BEGIN INPUT DATA
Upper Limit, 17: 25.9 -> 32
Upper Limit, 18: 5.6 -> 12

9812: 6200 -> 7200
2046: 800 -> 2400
END INPUT DATA
BEGIN INPUT DATA
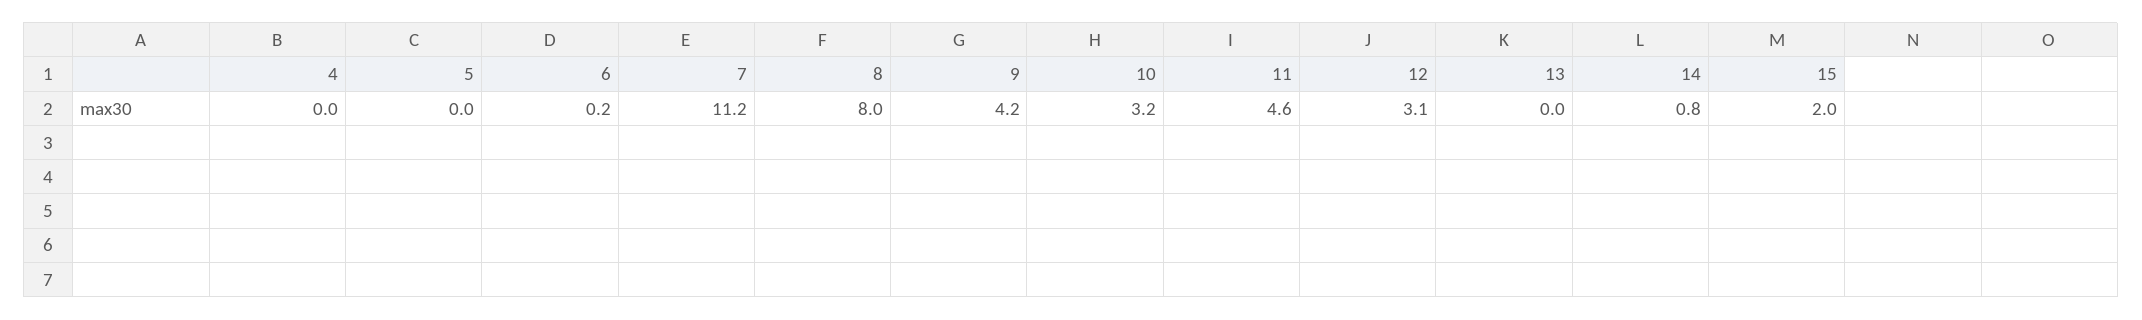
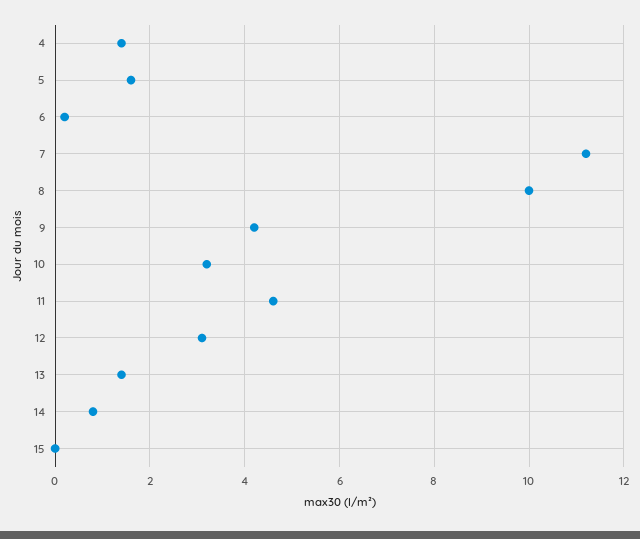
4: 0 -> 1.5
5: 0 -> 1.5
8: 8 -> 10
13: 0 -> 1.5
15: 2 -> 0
END INPUT DATA
= PROBLEM =
Every line above that includes the word "Limit" must appear in the answer.

= TASK RESPONSE =
Upper Limit, 17: 25.9 -> 32
Upper Limit, 18: 5.6 -> 12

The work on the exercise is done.